URWERK UR-100 Electrum

El electrum es una de las materias preciosas de nuestros orígenes. Los Antiguos lo consideraban un tesoro. Los griegos y egipcios de la antigüedad, y asimismo las civilizaciones amerindias, se afanaron en valerse de esta codiciada aleación de oro y plata. De hecho las primeras monedas de la historia humana fueron acuñadas en electrum, pero con el tiempo esta materia preciosa fue cayendo en el olvido. Hemos aquí no obstante un metal noble, resplandeciente y luminoso que viene pidiendo un merecido protagonismo.

La casa URWERK descubre su magia y hace que con el UR-100 Electrum “Here comes the sun” (“llega el sol”, como ya cantaron los Beatles).

El UR-100 Electrum es la nueva edición de la colección 100 de URWERK. Son 25 ejemplares con caja de aleación orgánica que aúna el oro y el paladio. Es de amarillo solar. La superficie viene estructurada, fruncida y ondulada. La suya es una estética gratamente peculiar, arraigada en las variopintas referencias artísticas del propio Martin Frei, cofundador de la casa URWERK. “La caja del UR-100 Electrum viene recorrida de surcos. Que cada cual los entienda con su propio universo. Para mí que son como el graderío de un teatro de la Antigua Grecia, puede también que los dobladillos de un vestido de Iris van Herpen, o un pedazo de tierra cruda que surcan las huellas del tiempo, o el motivo de un kimono Seigaiha tradicional… desde luego una invitación a viajar por el tiempo y los sentidos.”

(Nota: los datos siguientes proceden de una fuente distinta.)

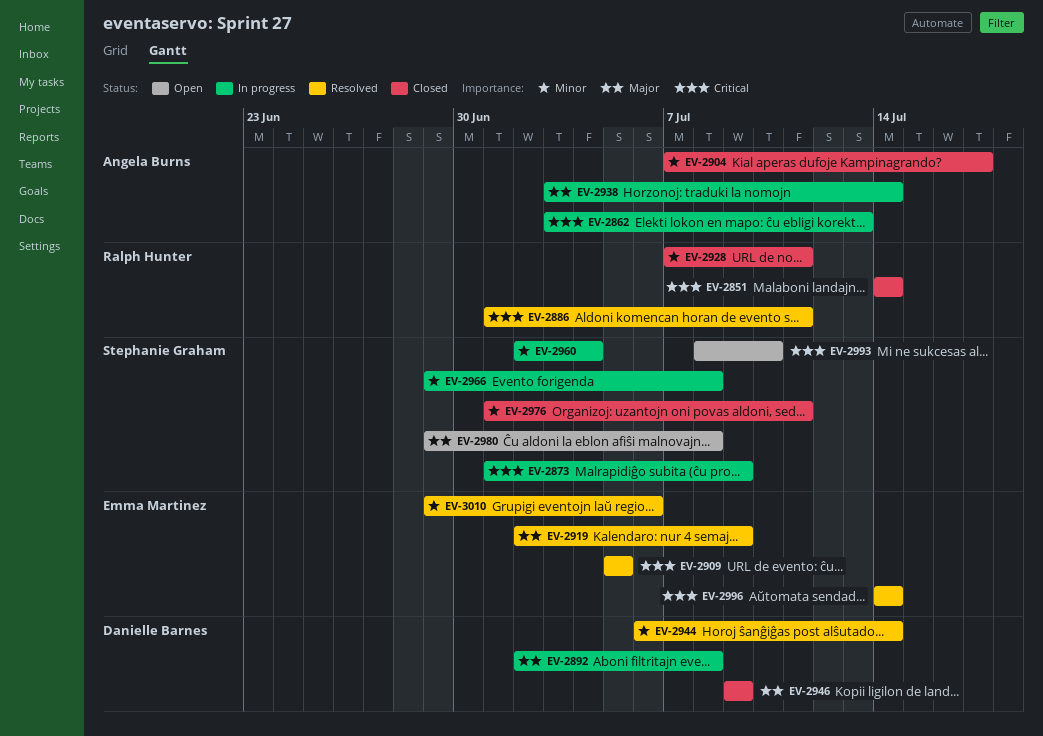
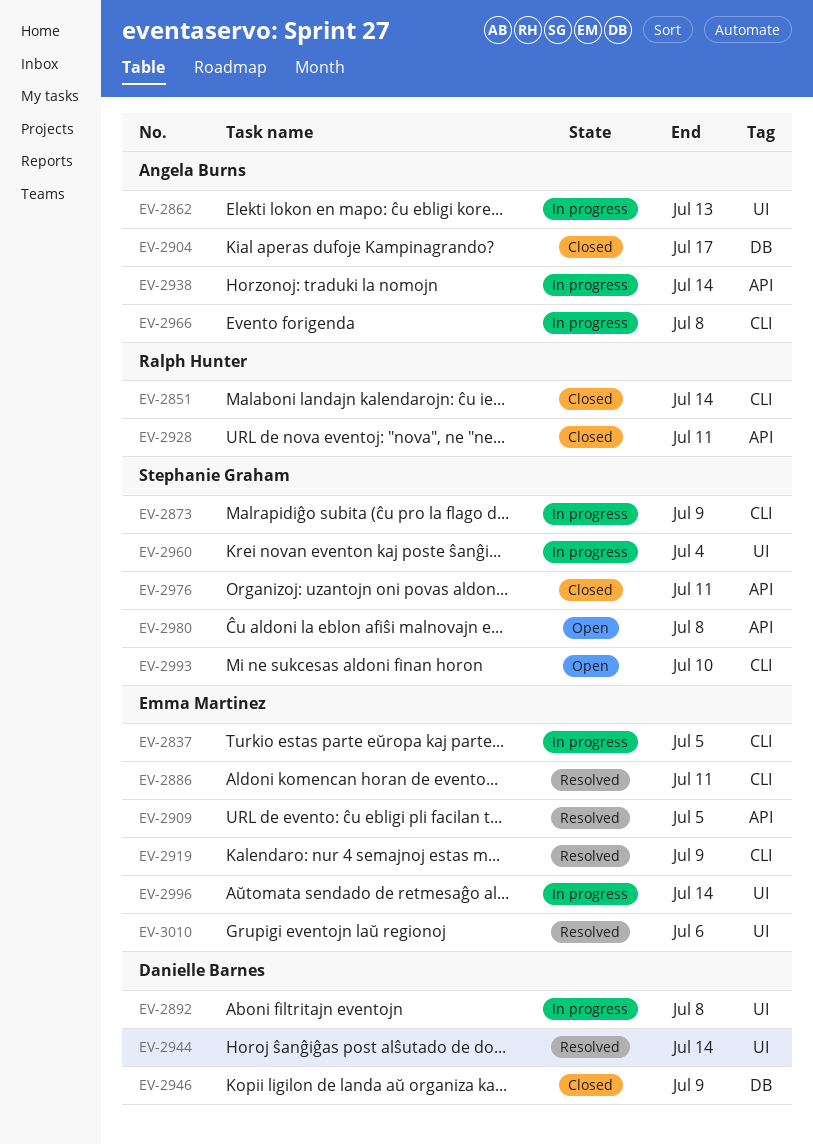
EV-2837: none -> present
EV-2886, owner: Ralph Hunter -> Emma Martinez
EV-2966, owner: Stephanie Graham -> Angela Burns
EV-2996, status: Resolved -> In progress

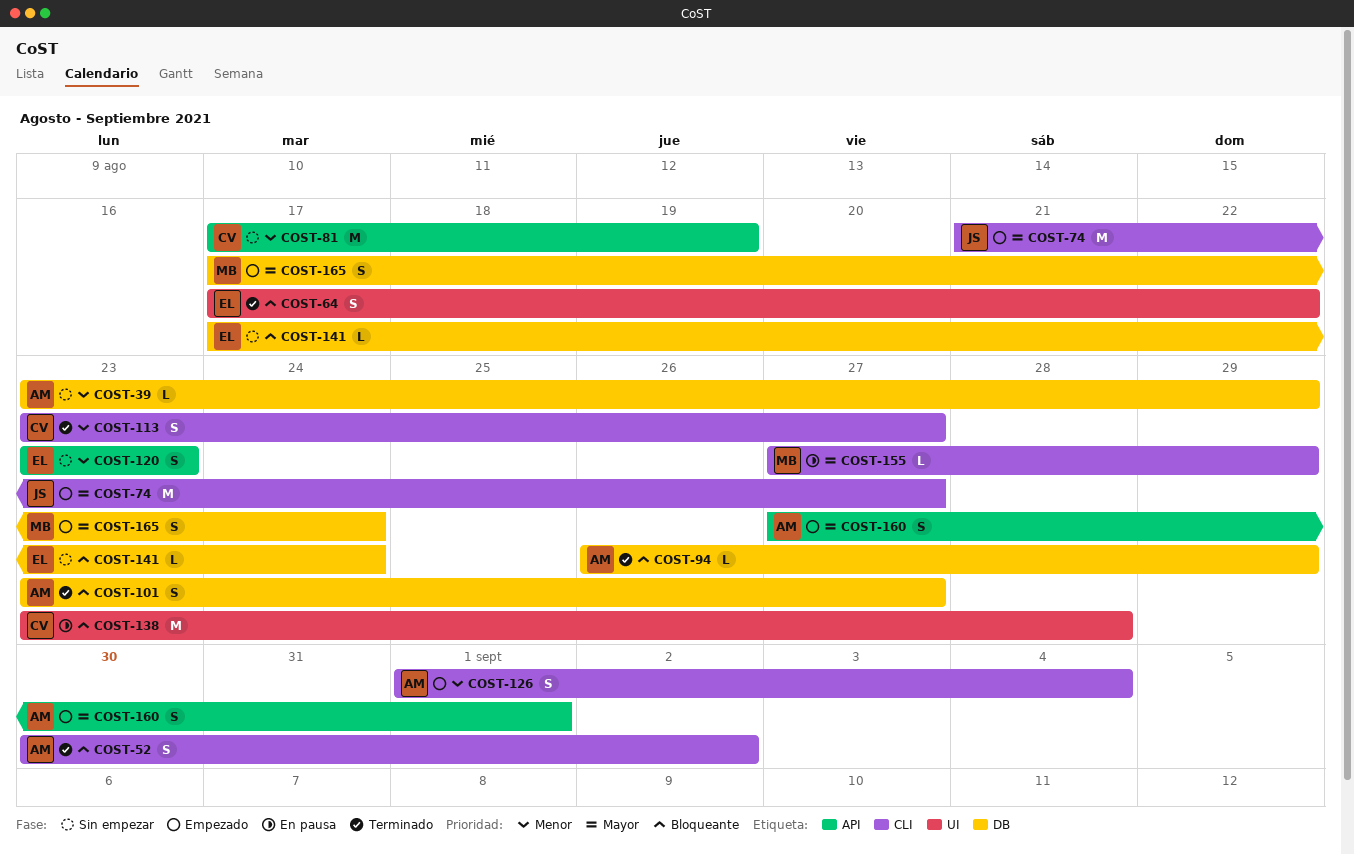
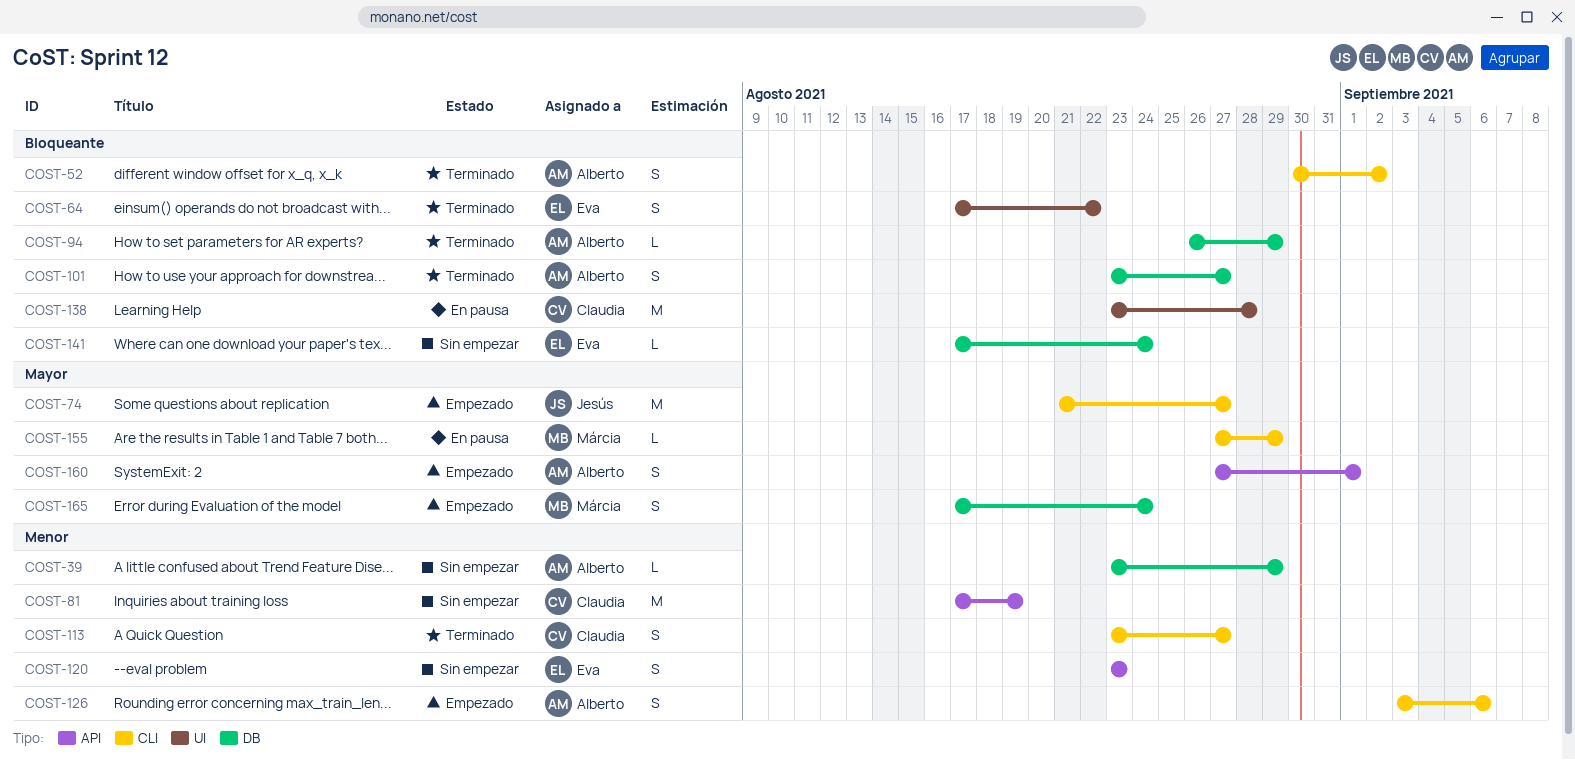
COST-126, start: Sep 1 -> Sep 3
COST-126, due: Sep 4 -> Sep 6

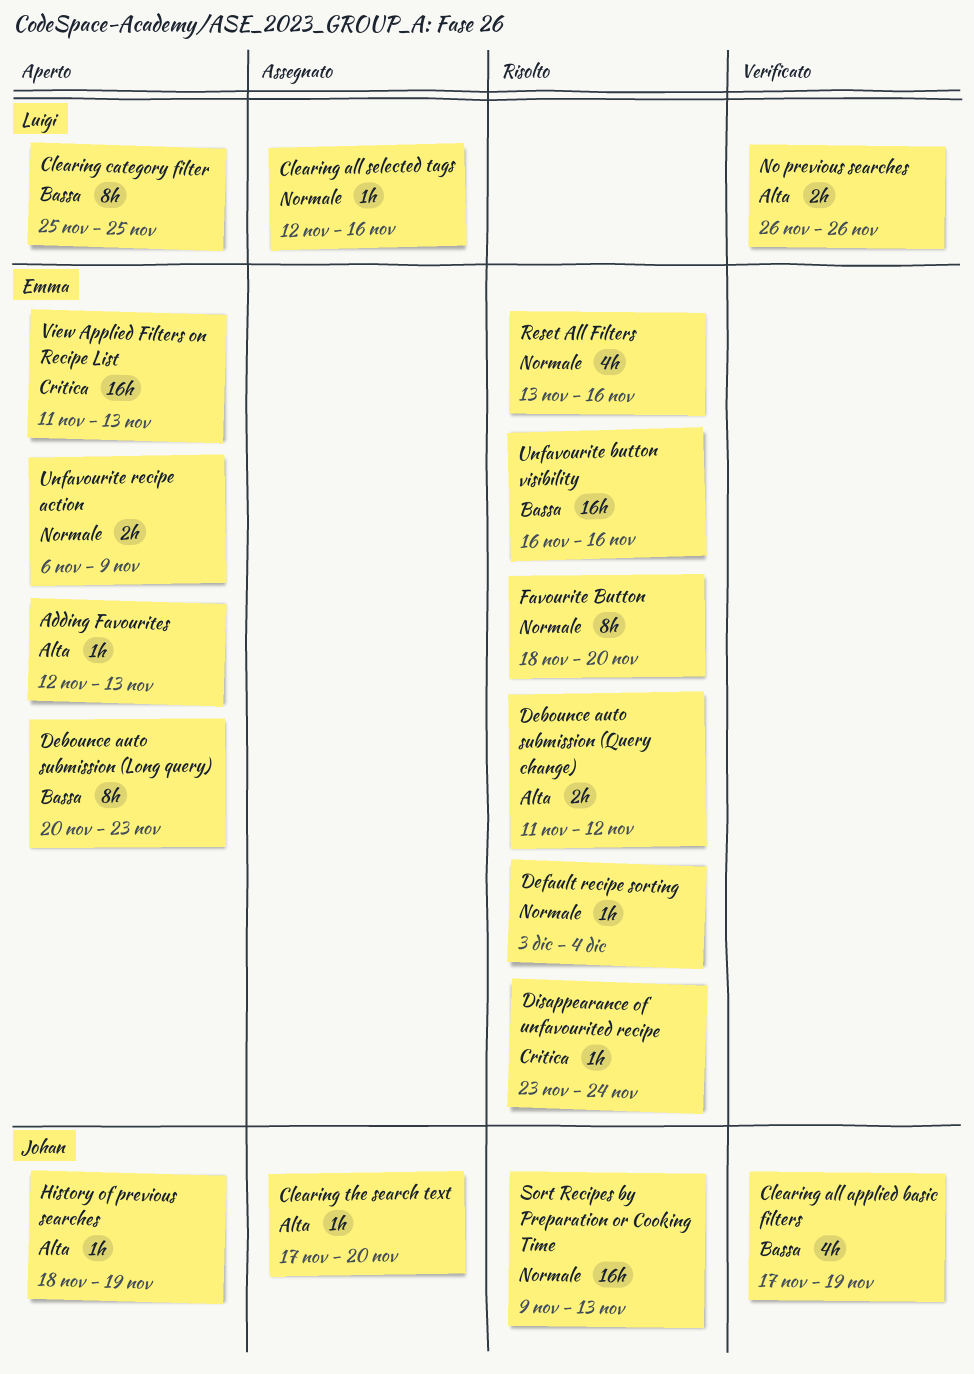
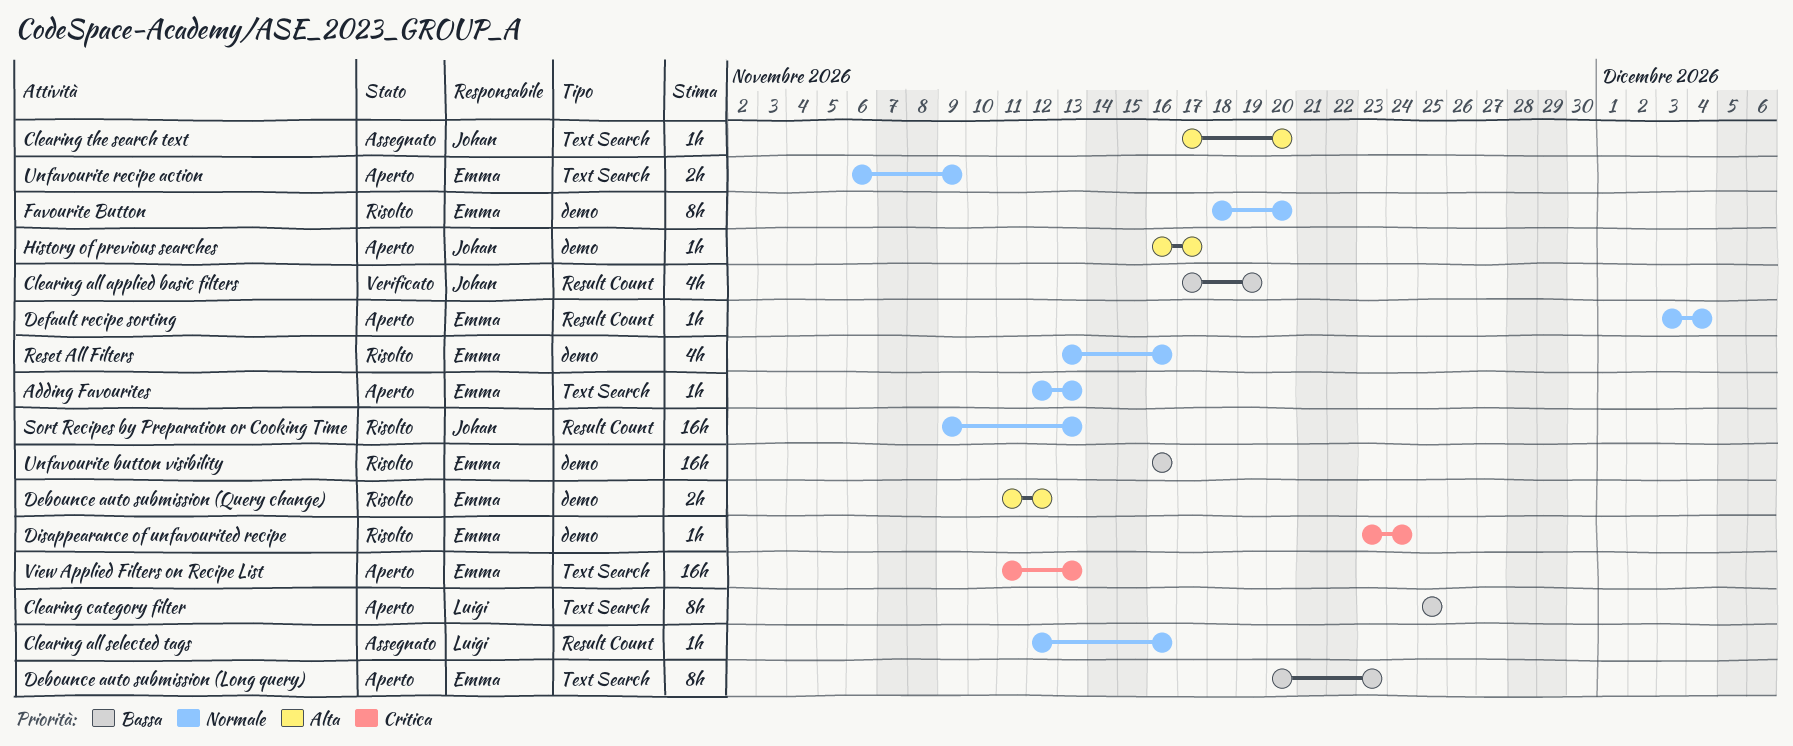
Adding Favourites, priority: Alta -> Normale
Default recipe sorting, status: Risolto -> Aperto
History of previous searches, start: Nov 18 -> Nov 16
History of previous searches, due: Nov 19 -> Nov 17
No previous searches: present -> none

Surgiendo del centro de este ruedo dorado, uno percibe la música del tiempo. En el UR-100 Electrum, a la indicación mediante satélites de las horas y los minutos viene agregado un dato relevante más. La aguja de los minutos, superado el cabo del minuto 60, desaparece para luego volverse contador de kilómetros. Se trata de plasmar los 555 kilómetros que los terrícolas recorremos cada veinte minutos. Es la velocidad media de rotación de la Tierra calculada en plano del ecuador. Y del lado opuesto… un dato más, nada menos que la revolución del planeta Tierra alrededor del sol, o sea 35.740 kilómetros cada veinte minutos. Luego en la esfera del UR-100 Electrum, horas y minutos comparten estatus, una escala de valores. Estas unidades se visten de brioso verde incandescente para leer las horas y de resplandeciente blanco para leer los kilómetros.

Felix Baumgartner, maestro relojero y cofundador de URWERK, nos dice lo siguiente: “Esta creación viene inspirada de un regalo que se le hizo a mi padre, afamado restaurador de antiguos relojes de pared. Este péndulo era obra de Gustave Sandoz, quien lo ideó para la Exposición Universal de 1893. Era harto peculiar, ya que más allá de la hora lo que indicaba era la distancia que recorre la Tierra en el plano del ecuador”. Martin Frei, diseñador y cofundador de URWERK, ha tenido que batallar hasta asentar esta indicación en las esferas de los UR-100. “Soy de la opinión que un reloj es una reproducción a la vez física y abstracta de nuestra situación en la Tierra, nos ancla en una temporalidad y una longitud determinadas y precisas e ilustra cuán efímera es dicha posición.”

Bajo el domo del UR-100 late el calibre 12.01 de URWERK con indicación de la hora de tres satélites. El satélite que indica la hora exacta desfila de 0 a 60 a lo largo del riel de los minutos.

Precio, CHF 62.000 (Francos suizos / impuesto no includo).